:: DATA FOR REVIEW ::
[Start of section]

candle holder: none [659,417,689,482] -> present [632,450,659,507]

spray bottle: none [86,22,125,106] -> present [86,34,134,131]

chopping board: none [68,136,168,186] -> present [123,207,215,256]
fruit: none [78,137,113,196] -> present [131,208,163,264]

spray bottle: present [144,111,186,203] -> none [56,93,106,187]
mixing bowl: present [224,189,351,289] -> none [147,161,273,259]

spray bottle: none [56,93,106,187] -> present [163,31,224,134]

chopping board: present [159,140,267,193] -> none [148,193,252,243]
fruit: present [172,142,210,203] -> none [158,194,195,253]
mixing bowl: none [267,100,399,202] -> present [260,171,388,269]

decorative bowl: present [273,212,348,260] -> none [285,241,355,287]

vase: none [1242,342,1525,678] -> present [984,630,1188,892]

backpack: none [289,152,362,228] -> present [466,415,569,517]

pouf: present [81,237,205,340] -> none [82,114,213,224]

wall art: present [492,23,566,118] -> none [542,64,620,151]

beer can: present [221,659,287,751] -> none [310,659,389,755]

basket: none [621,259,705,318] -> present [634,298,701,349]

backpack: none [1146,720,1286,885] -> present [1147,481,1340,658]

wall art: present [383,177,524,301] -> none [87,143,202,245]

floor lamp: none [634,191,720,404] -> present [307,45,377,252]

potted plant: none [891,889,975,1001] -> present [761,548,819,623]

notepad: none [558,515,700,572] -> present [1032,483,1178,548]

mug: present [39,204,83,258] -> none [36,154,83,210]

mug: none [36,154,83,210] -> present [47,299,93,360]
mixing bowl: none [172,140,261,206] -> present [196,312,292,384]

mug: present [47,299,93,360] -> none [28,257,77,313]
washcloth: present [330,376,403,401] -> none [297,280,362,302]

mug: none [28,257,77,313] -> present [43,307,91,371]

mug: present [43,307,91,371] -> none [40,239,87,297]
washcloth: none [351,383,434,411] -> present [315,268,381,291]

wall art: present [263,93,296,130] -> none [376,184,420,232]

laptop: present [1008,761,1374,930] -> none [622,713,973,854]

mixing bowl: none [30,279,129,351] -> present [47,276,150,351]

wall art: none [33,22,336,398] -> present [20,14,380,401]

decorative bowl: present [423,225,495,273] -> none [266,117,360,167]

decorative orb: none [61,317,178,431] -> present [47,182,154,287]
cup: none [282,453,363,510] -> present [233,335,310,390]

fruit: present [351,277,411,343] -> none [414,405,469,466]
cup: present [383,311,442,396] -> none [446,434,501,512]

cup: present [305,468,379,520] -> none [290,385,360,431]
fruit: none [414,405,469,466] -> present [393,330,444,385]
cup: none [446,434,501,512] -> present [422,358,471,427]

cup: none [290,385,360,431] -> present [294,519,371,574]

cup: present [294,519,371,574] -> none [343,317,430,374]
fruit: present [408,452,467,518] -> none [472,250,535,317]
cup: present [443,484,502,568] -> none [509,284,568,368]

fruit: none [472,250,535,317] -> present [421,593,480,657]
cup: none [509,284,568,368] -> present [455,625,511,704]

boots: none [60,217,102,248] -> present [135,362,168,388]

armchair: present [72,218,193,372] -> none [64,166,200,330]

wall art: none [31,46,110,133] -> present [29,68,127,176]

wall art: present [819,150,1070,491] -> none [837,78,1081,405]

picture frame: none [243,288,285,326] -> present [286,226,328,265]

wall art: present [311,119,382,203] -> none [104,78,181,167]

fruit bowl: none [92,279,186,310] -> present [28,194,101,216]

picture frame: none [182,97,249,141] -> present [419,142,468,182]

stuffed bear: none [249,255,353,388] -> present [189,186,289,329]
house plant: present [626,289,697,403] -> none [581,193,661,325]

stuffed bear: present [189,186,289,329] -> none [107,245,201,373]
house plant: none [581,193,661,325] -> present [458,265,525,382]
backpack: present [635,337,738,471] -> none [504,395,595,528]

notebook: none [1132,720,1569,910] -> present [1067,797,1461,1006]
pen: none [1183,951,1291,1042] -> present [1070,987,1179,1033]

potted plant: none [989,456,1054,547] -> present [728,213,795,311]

[End of section]

In the listing, find all lines with the string "bottle" and copy them.

spray bottle: none [86,22,125,106] -> present [86,34,134,131]
spray bottle: present [144,111,186,203] -> none [56,93,106,187]
spray bottle: none [56,93,106,187] -> present [163,31,224,134]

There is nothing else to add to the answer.